After the first hour with the genetic counselor, the MD/geneticist came in for another hour. This is the part where the patient is looked at as if under a microscope. Meticulously. Every.Single.Inch. "Clinodactyly" both hands. Several "Cafe au lait" spots. "Single palmar crease", left hand. "Micrognathia". "Frontal bossing". Words like "Microarray, Methylation, Epimutations" and I was lost. Testing will be done, with results to come back in 6-8 weeks if we are lucky. Another family waited over 3 months for their results. I explained we have a meeting with the special education administrator in January about their decision to provide no support services for Mia, and was hoping to tell them something about what is currently under investigation. I was told that there *could* be some potential initial abnormalities identified by that meeting, so call before the meeting. I was then asked if I was providing her with private therapies, since the school isn't providing anything. Guilt overtook me. No. I have not been getting private services for her. I thought to myself I will need to figure a way to fit it into our week. I cannot live in denial any longer.
I am trying not to overthink Russell Silver Syndrome (RSS), especially after the Turner Syndrome was negative. However, there are some very interesting features of RSS which seem to fit perfectly, all of which Mia has. The hallmarks are cafe au lait spots, clinodactyly, micrognathia, a triangular shaped head (broad forehead moving to a small chin), a wide mouth which has corners that turn downward, and asymmetry. Of course the kids with RSS have growth failure. Check. Have that too. Kids with RSS have never been on the growth chart for height and weight. Check. She has never even been at the 1st%. The other huge issue (over 60%) is SLOW EATING. Check. Have that too. To think there could actually be an explanation other than behavioral. Anyone who knows Mia, knows how painfully slow she eats. As in, up to 3 hours at school to eat a small bag of pretzels....not a bag purchased in the store, but literally a "snack" bag filled about 1/2 way with pretzels. Pretzels that she requested because she likes them. Mealtime is draining. She is always the last to finish. Kids with RSS have poor appetite. Again, check. Mia has never once initiated asking for a snack. Ever. Now, if she sees her sisters eat something, and she *really* likes it, she will ask for it. But never, has she ever, just asked for something because she thought of being hungry. Kids with RSS often have motor and language delays. Check. Mia did not walk until well over 2.5 years of age. Her speech still is not clear at times. Kids with RSS are said to have processing difficulties and math difficulties when in school. Check plus. Despite Mia's teacher reporting that she is doing perfect in the classroom, homework and life shows definite difficulties understanding things and completing math homework. Kids with RSS have horrible teeth, related to poor enamel and tiny baby teeth. Permanent teeth are misaligned and erupt in a different order. Check. Mia came home with cavities in every single tooth in her mouth. Her teeth were so small. Now that her permanent teeth are coming in, they are coming in front of others. She lost all 4 bottom teeth prior to losing one top tooth. Definitely following a different order.
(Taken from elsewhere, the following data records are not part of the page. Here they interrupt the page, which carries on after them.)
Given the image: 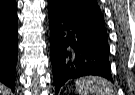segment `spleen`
<instances>
[{"mask_svg": "<svg viewBox=\"0 0 135 95\" xmlns=\"http://www.w3.org/2000/svg\"><path fill=\"white\" fill-rule=\"evenodd\" d=\"M79 95H114L110 82L98 76H88L76 81Z\"/></svg>", "mask_w": 135, "mask_h": 95, "instance_id": "3e777b00", "label": "spleen"}]
</instances>
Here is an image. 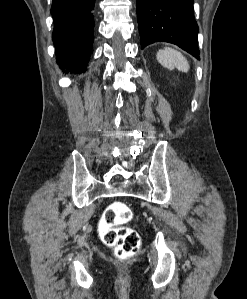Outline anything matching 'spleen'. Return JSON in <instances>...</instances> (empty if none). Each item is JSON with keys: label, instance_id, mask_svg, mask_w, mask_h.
Listing matches in <instances>:
<instances>
[{"label": "spleen", "instance_id": "1", "mask_svg": "<svg viewBox=\"0 0 247 299\" xmlns=\"http://www.w3.org/2000/svg\"><path fill=\"white\" fill-rule=\"evenodd\" d=\"M157 60L162 66L170 70L177 68L182 72H188L190 68L187 59L180 52L172 48L159 50L157 53Z\"/></svg>", "mask_w": 247, "mask_h": 299}]
</instances>
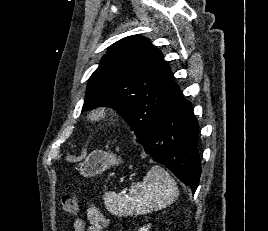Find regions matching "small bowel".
<instances>
[{
  "label": "small bowel",
  "instance_id": "small-bowel-1",
  "mask_svg": "<svg viewBox=\"0 0 268 231\" xmlns=\"http://www.w3.org/2000/svg\"><path fill=\"white\" fill-rule=\"evenodd\" d=\"M87 219L89 226L85 227L83 222L78 221L75 225L77 231H102L108 225V217L98 208L95 203H91L87 209Z\"/></svg>",
  "mask_w": 268,
  "mask_h": 231
}]
</instances>
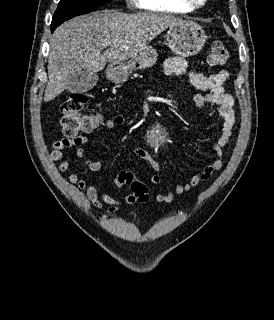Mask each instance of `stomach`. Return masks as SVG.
<instances>
[{"label": "stomach", "mask_w": 274, "mask_h": 320, "mask_svg": "<svg viewBox=\"0 0 274 320\" xmlns=\"http://www.w3.org/2000/svg\"><path fill=\"white\" fill-rule=\"evenodd\" d=\"M206 42L205 32L202 26L190 20H179L175 26H170L167 32V46L173 54L177 56H195L199 54ZM158 60L156 50L147 46L137 54L136 58H131L127 64H110L106 74L115 84H122L128 80L132 70H146L152 68Z\"/></svg>", "instance_id": "stomach-1"}]
</instances>
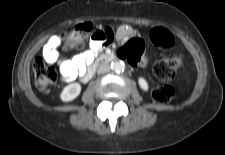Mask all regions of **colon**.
Masks as SVG:
<instances>
[{
  "label": "colon",
  "instance_id": "5ec220e1",
  "mask_svg": "<svg viewBox=\"0 0 225 155\" xmlns=\"http://www.w3.org/2000/svg\"><path fill=\"white\" fill-rule=\"evenodd\" d=\"M93 26L89 22L81 23L62 34L63 46L68 50H81L85 39L92 32ZM152 44L161 47H170L174 43L171 32L162 27H156L149 33ZM145 44L141 37L136 36L116 51L118 60H127L130 66H137L143 59ZM185 67L184 55L177 52L170 58L157 61L153 66L155 77L164 84L154 87L151 91L152 99L161 104L168 103L174 97L175 91L168 82L172 81ZM33 72L37 87L47 91L55 84L58 78L56 69L42 58H37L33 63Z\"/></svg>",
  "mask_w": 225,
  "mask_h": 155
}]
</instances>
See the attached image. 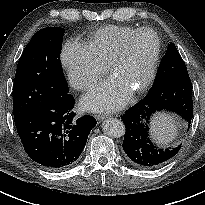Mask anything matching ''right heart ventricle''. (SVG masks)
Instances as JSON below:
<instances>
[{"label":"right heart ventricle","mask_w":205,"mask_h":205,"mask_svg":"<svg viewBox=\"0 0 205 205\" xmlns=\"http://www.w3.org/2000/svg\"><path fill=\"white\" fill-rule=\"evenodd\" d=\"M137 29L122 25L105 26L90 35L87 46L97 60L107 66L125 37Z\"/></svg>","instance_id":"e07e8e85"}]
</instances>
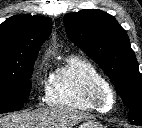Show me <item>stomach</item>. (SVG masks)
<instances>
[{"mask_svg":"<svg viewBox=\"0 0 142 128\" xmlns=\"http://www.w3.org/2000/svg\"><path fill=\"white\" fill-rule=\"evenodd\" d=\"M78 128H104V127L99 122L93 119H88L85 120L81 125H79Z\"/></svg>","mask_w":142,"mask_h":128,"instance_id":"obj_1","label":"stomach"}]
</instances>
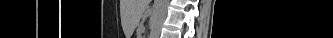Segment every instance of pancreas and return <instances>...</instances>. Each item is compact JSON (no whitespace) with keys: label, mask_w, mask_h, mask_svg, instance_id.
I'll return each instance as SVG.
<instances>
[{"label":"pancreas","mask_w":333,"mask_h":38,"mask_svg":"<svg viewBox=\"0 0 333 38\" xmlns=\"http://www.w3.org/2000/svg\"><path fill=\"white\" fill-rule=\"evenodd\" d=\"M139 31L142 32L143 31V26L139 27Z\"/></svg>","instance_id":"pancreas-1"}]
</instances>
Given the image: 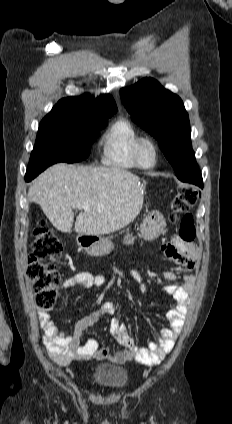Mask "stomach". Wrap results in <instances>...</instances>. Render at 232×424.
Instances as JSON below:
<instances>
[{"label":"stomach","instance_id":"obj_1","mask_svg":"<svg viewBox=\"0 0 232 424\" xmlns=\"http://www.w3.org/2000/svg\"><path fill=\"white\" fill-rule=\"evenodd\" d=\"M165 227L166 222L161 214L148 216L141 224L140 236L148 241L154 240L163 233ZM125 242L132 243L133 237L127 235L125 237ZM77 243L80 247L84 248L88 255L96 257L108 255L114 247L112 241L107 238L89 235L77 236Z\"/></svg>","mask_w":232,"mask_h":424}]
</instances>
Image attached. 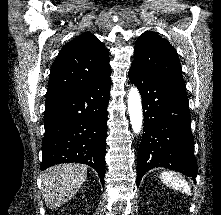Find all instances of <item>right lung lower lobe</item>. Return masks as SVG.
Wrapping results in <instances>:
<instances>
[{
	"instance_id": "obj_1",
	"label": "right lung lower lobe",
	"mask_w": 221,
	"mask_h": 215,
	"mask_svg": "<svg viewBox=\"0 0 221 215\" xmlns=\"http://www.w3.org/2000/svg\"><path fill=\"white\" fill-rule=\"evenodd\" d=\"M110 75L45 104L41 170L58 163L93 167L103 183Z\"/></svg>"
}]
</instances>
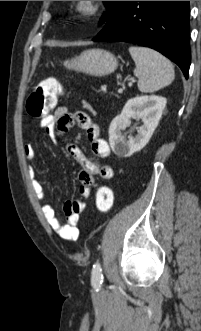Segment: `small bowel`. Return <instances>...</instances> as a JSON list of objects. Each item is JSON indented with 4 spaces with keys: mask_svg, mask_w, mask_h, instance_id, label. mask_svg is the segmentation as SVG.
Wrapping results in <instances>:
<instances>
[{
    "mask_svg": "<svg viewBox=\"0 0 201 331\" xmlns=\"http://www.w3.org/2000/svg\"><path fill=\"white\" fill-rule=\"evenodd\" d=\"M74 125L83 129L86 137L91 144L93 154L101 159H107L110 156V147L108 143L100 137L98 125L84 112L78 111L70 113L67 107L61 106L53 114H49L41 119V126L46 134L55 143L58 137L67 132ZM66 150L80 164L79 180L81 186L79 193L82 199L69 200L64 205L66 223L62 224L53 207L46 203V194L43 185L37 178L36 170L29 166L28 174L31 179L33 190L42 203V210L46 221L50 227L63 239L74 241L79 236V219L80 214L85 209L86 199L91 194L95 176L101 179L109 180L113 177V168L108 164H97L89 160L83 152L74 144L68 143ZM24 154L27 161L32 162L35 159L36 151L32 144L24 147Z\"/></svg>",
    "mask_w": 201,
    "mask_h": 331,
    "instance_id": "obj_1",
    "label": "small bowel"
}]
</instances>
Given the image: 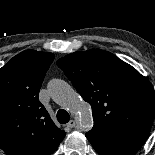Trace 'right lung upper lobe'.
Segmentation results:
<instances>
[{"instance_id": "right-lung-upper-lobe-1", "label": "right lung upper lobe", "mask_w": 155, "mask_h": 155, "mask_svg": "<svg viewBox=\"0 0 155 155\" xmlns=\"http://www.w3.org/2000/svg\"><path fill=\"white\" fill-rule=\"evenodd\" d=\"M54 58L25 50L0 68V147L8 155H49L66 135L39 101Z\"/></svg>"}]
</instances>
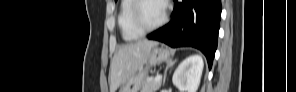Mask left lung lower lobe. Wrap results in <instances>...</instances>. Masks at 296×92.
<instances>
[{"instance_id":"left-lung-lower-lobe-1","label":"left lung lower lobe","mask_w":296,"mask_h":92,"mask_svg":"<svg viewBox=\"0 0 296 92\" xmlns=\"http://www.w3.org/2000/svg\"><path fill=\"white\" fill-rule=\"evenodd\" d=\"M171 21L147 37L171 47L190 46L201 50L212 66L217 47L221 0H173Z\"/></svg>"}]
</instances>
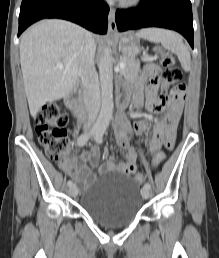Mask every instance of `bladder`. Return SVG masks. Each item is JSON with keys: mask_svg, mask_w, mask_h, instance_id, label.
<instances>
[{"mask_svg": "<svg viewBox=\"0 0 219 258\" xmlns=\"http://www.w3.org/2000/svg\"><path fill=\"white\" fill-rule=\"evenodd\" d=\"M142 205L135 181L115 170L105 171L94 177L80 198L81 209L108 227L130 223L139 214Z\"/></svg>", "mask_w": 219, "mask_h": 258, "instance_id": "obj_1", "label": "bladder"}]
</instances>
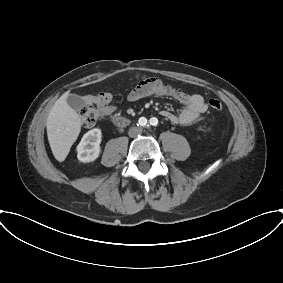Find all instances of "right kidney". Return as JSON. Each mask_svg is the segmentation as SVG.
<instances>
[{"instance_id": "ca27d5eb", "label": "right kidney", "mask_w": 283, "mask_h": 283, "mask_svg": "<svg viewBox=\"0 0 283 283\" xmlns=\"http://www.w3.org/2000/svg\"><path fill=\"white\" fill-rule=\"evenodd\" d=\"M101 138L102 132L98 128H94L84 134L76 148L77 158L84 163L96 160L101 152Z\"/></svg>"}]
</instances>
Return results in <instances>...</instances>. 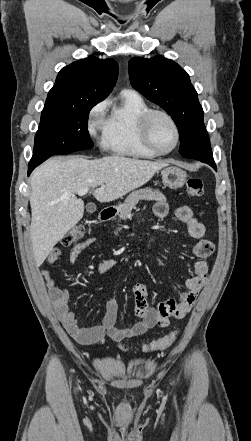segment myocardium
Here are the masks:
<instances>
[{
	"label": "myocardium",
	"instance_id": "myocardium-1",
	"mask_svg": "<svg viewBox=\"0 0 251 441\" xmlns=\"http://www.w3.org/2000/svg\"><path fill=\"white\" fill-rule=\"evenodd\" d=\"M163 116L165 117L170 124L172 125L174 132H175V144L173 145L172 148H170L169 150L163 151L160 150L159 148H157L152 139H151V123L154 119L155 116ZM139 130H140V136L141 139L144 143V145L153 153H155L156 155H167L171 152H173L179 145L180 143V139H181V134H180V129L178 127L177 122L175 121L174 117L167 111L164 110H159V109H151L148 112H146L140 119V123H139Z\"/></svg>",
	"mask_w": 251,
	"mask_h": 441
}]
</instances>
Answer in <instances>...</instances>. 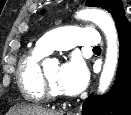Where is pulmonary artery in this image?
Segmentation results:
<instances>
[{"label":"pulmonary artery","mask_w":131,"mask_h":115,"mask_svg":"<svg viewBox=\"0 0 131 115\" xmlns=\"http://www.w3.org/2000/svg\"><path fill=\"white\" fill-rule=\"evenodd\" d=\"M100 44L101 39L96 29L78 26L52 30L37 42V46L47 53L55 49L66 50L76 45L96 47Z\"/></svg>","instance_id":"1"}]
</instances>
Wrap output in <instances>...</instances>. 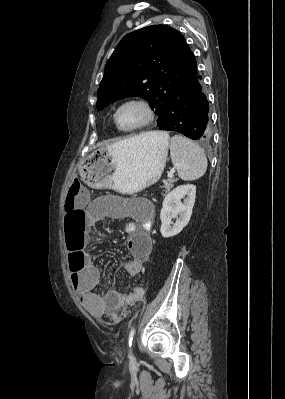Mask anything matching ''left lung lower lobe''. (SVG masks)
<instances>
[{"label":"left lung lower lobe","instance_id":"left-lung-lower-lobe-1","mask_svg":"<svg viewBox=\"0 0 285 399\" xmlns=\"http://www.w3.org/2000/svg\"><path fill=\"white\" fill-rule=\"evenodd\" d=\"M201 78L196 70L179 84L160 130L179 132L193 140L210 138L209 104L200 85Z\"/></svg>","mask_w":285,"mask_h":399}]
</instances>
The journey to diagnosis continues. Our hematologist was relieved that Mia's growth failure is not a direct endocrine issue, as it could have been a consequence of her iron overload which happens as a result of each transfusion. Meaning, her iron overload has not damaged any of her endocrine organs. This is a relief. However, he also said that when the Turner karyotype came back negative, he thought RSS. I am grateful for his honesty, and for keeping me in the loop of what he is thinking. If Russell Silver Syndrome is positive, she will be the only child worldwide with the dual diagnosis. And if it's not RSS, it is likely some other rare syndrome. The enormity of that weighs heavily sometime. But I know that I have been prepared and equipped for this journey, and trust that through Him, I will be able to advocate and provide for her to meet her best potential.
Saturday, December 28, 2013
Tuesday, December 17, 2013
It's not a feeling, it's reality
I have been told that I should begin writing. Writing about the reality of my life. It will be therapeutic, I was told. And it might allow others to be His hands and feet. So here I am. Tired. Weary. And not used to feeling this way. I said "I feel overwhelmed. This is too much". I was told, "It's not a feeling, it IS too much..."
I am single with 4 beloved children. I work full time as a pediatric occupational therapist, in one of my state's early intervention programs. I recently became a supervisor, which I love. Two of my daughters have beta thalassemia. They both receive transfusions every 21 days. The transfusions take 4-5 hours at our incredible children's hospital which is an hour drive away, one way. I've been ok with that. I knew I could do the medical piece. I never had any doubt that I could handle that part. Needles, blood, tears, hives, fevers, chelators, nurses, doctors all come with the thalassemia territory. It's been our life for the past 2 years.
And now this. For the past 18 months I have been concerned. My 7 year old has hardly grown. At all. So, about 18 months ago, I started saying to the NP who works the thalassemia program "I am worried. She doesn't seem to be growing". Rather than being met with a "hmmm" or "I will share with Dr N" I was met with a "she's fine". "She's Asian". "They are small". BUT, I said, "I have two other Asian daughters, and they all grew". In the NP mind, it didn't matter. "She's fine" she said. She never reported my concerns to the hematologist. Instead, she insisted she was right, and I was incompetent. An alarmist. A thorn in her side. At my daughter's 6 year old physical, our pediatrician said "I'm concerned, she's barely gained 3 cm of height, and 2 lbs of growth. Let's refer to the growth and nutrition clinic". Off we go, only to have the growth clinic tell me that they will call hematology. When they called me back (I'm guessing they spoke to the NP), they said, "we will offer a nutritionist". Now, I work in early intervention. I work with a nutritionist. I know the growth strategies of adding butter, heavy cream, pediasure. We never went to their nutritionist.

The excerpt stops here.